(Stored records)
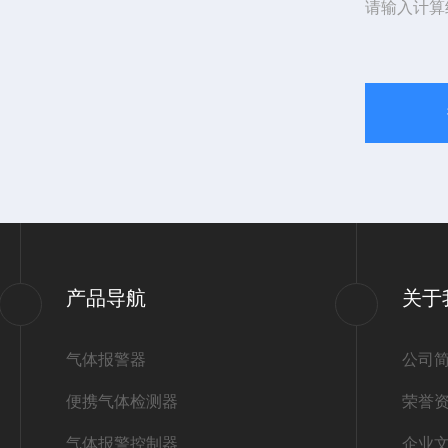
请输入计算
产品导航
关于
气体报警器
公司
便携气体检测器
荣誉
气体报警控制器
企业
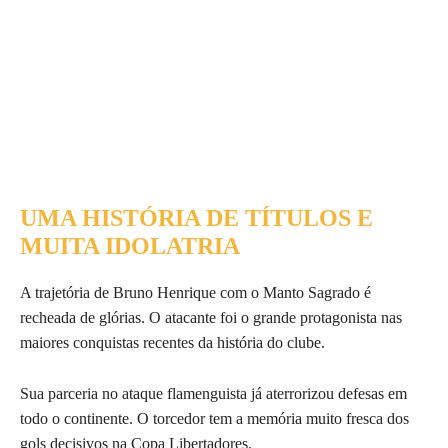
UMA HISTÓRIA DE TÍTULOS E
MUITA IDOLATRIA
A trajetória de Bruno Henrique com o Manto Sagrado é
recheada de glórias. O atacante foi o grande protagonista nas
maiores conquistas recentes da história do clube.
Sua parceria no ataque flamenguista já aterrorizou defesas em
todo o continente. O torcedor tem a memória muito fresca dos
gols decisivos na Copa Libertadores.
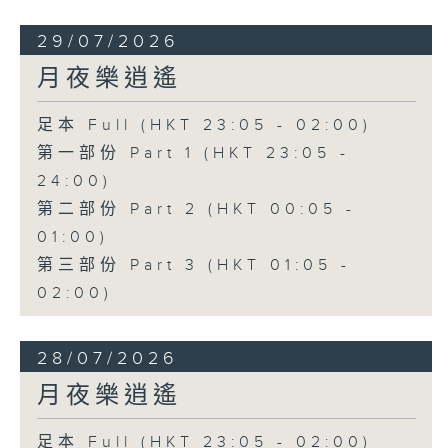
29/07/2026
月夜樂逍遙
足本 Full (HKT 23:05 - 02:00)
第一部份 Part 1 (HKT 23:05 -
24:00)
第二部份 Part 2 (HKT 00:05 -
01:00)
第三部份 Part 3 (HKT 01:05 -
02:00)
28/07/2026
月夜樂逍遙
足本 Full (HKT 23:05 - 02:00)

Your goal:
Exactly how many lines of the records include "Part"? Provide the number by itself.

Task answer:
3